Give back every record verbatim, but not the pictures.

Dataset entries –
----
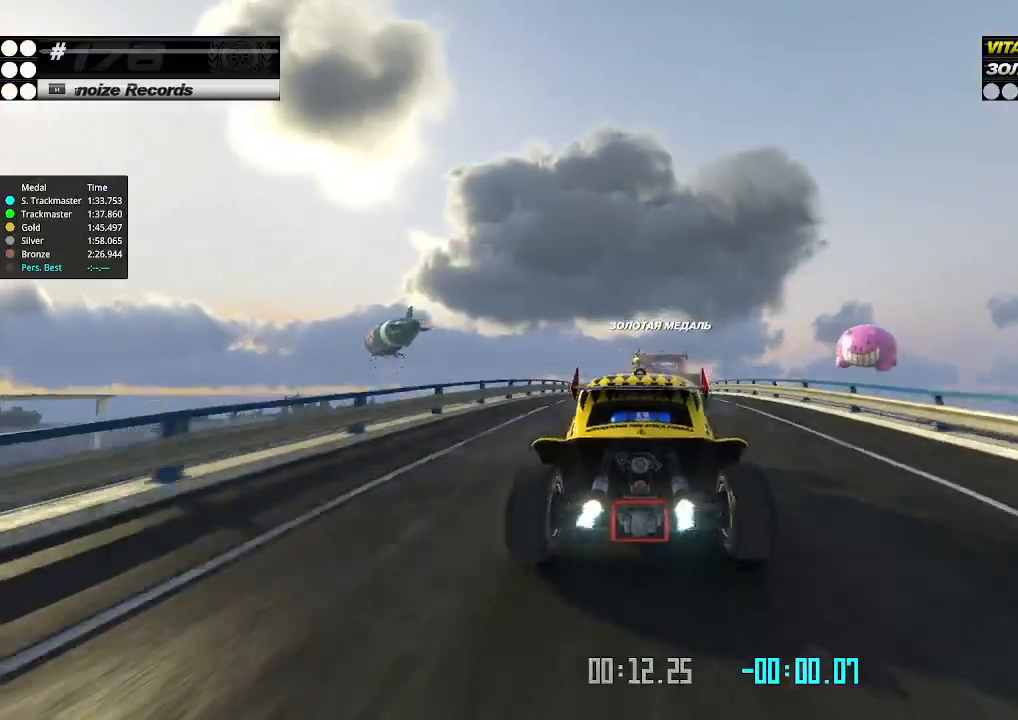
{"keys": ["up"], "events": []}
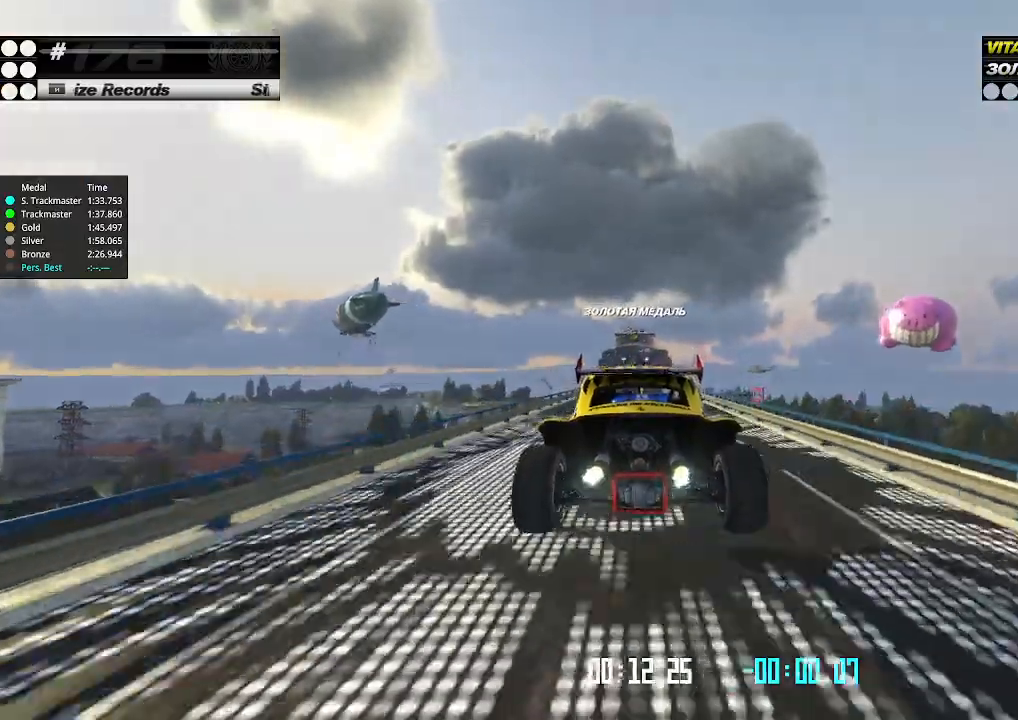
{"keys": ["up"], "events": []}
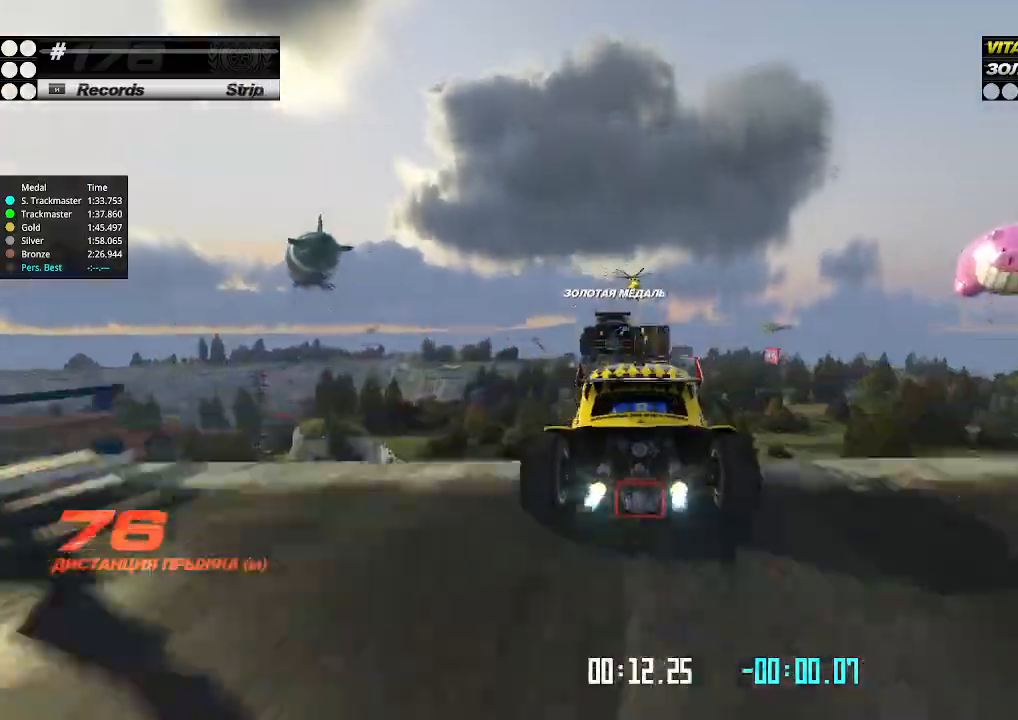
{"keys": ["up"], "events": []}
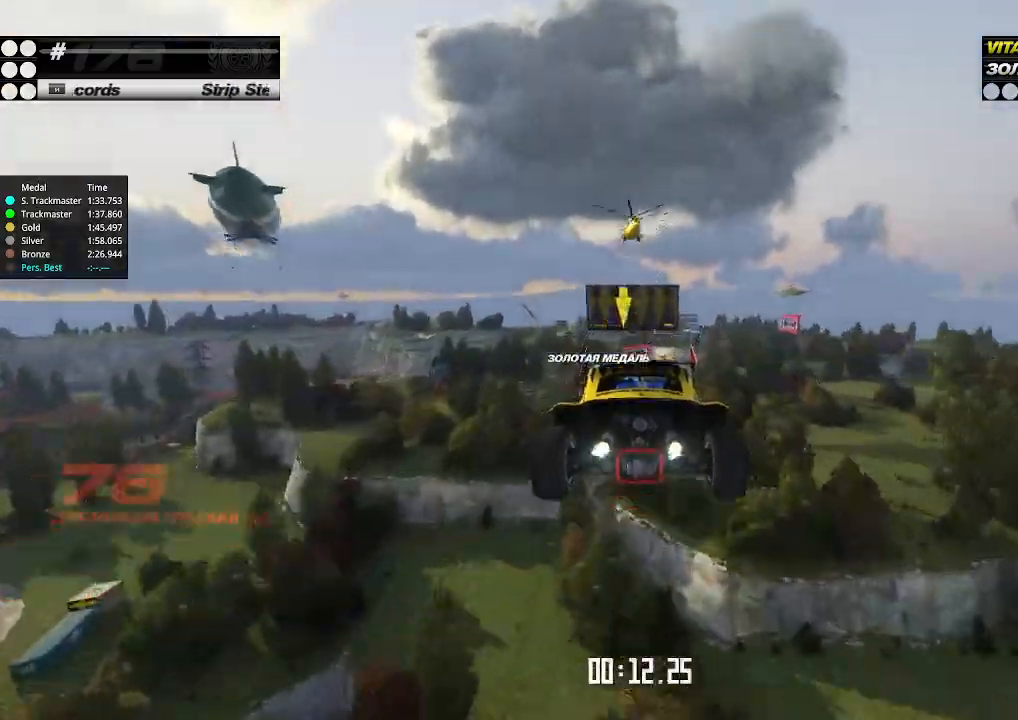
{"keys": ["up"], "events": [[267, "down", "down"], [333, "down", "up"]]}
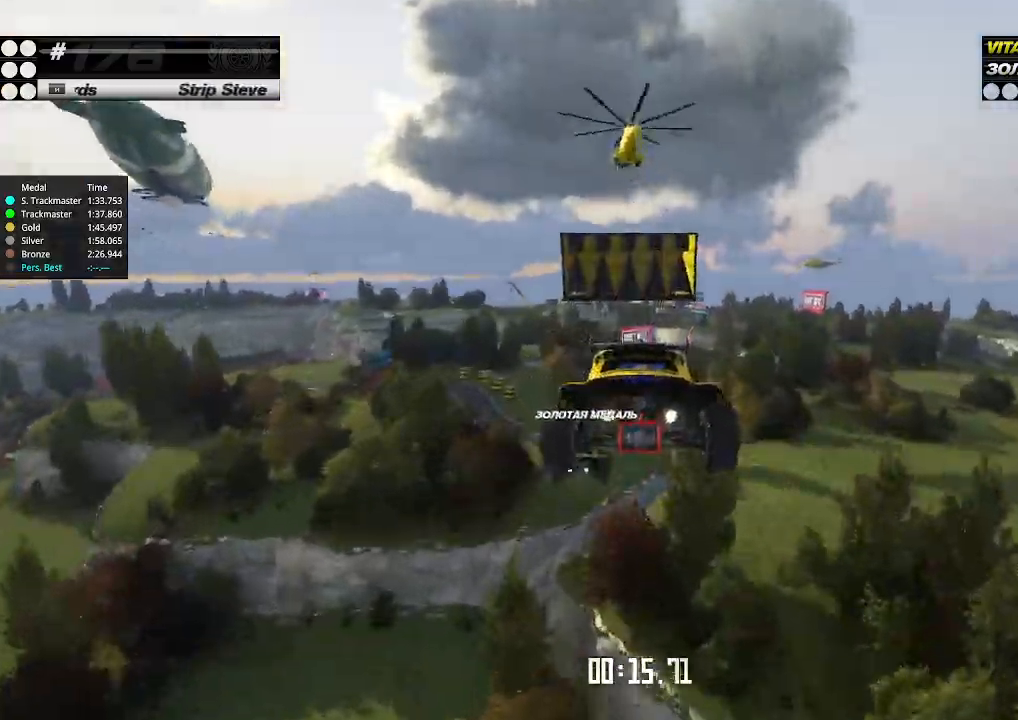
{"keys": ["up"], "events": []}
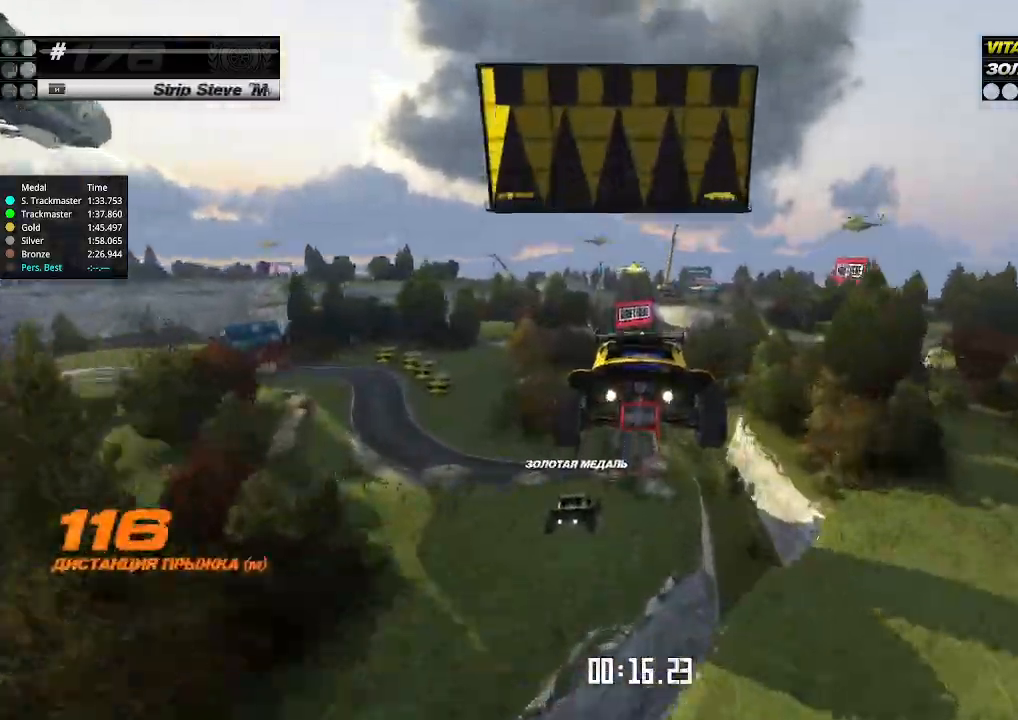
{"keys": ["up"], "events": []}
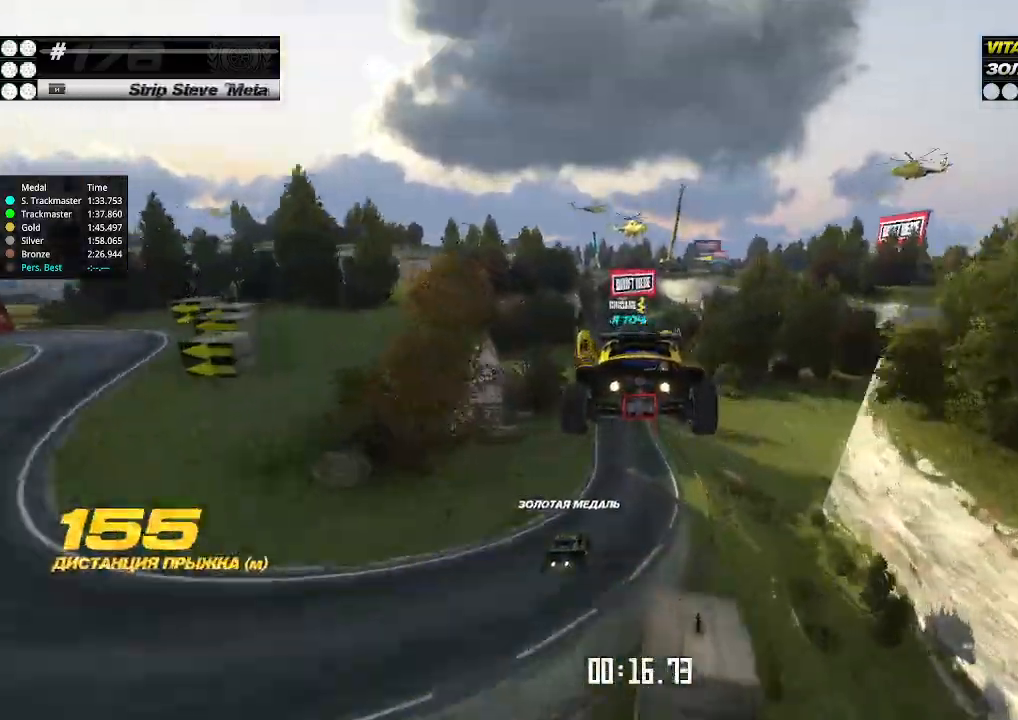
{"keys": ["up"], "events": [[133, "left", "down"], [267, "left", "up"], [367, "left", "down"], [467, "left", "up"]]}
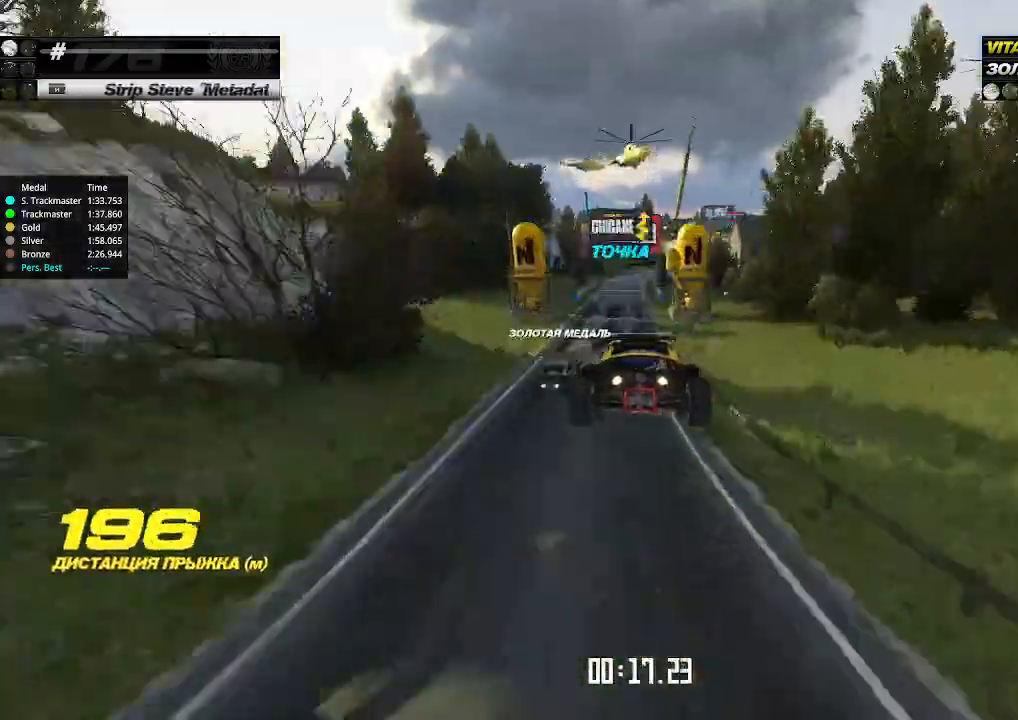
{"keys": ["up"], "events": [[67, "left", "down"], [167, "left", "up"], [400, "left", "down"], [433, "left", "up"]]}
----
Task response –
{"keys": ["up"], "events": []}
{"keys": ["up"], "events": []}
{"keys": ["up"], "events": []}
{"keys": ["up"], "events": [[267, "down", "down"], [333, "down", "up"]]}
{"keys": ["up"], "events": []}
{"keys": ["up"], "events": []}
{"keys": ["up"], "events": [[133, "left", "down"], [267, "left", "up"], [367, "left", "down"], [467, "left", "up"]]}
{"keys": ["up"], "events": [[67, "left", "down"], [167, "left", "up"], [400, "left", "down"], [433, "left", "up"]]}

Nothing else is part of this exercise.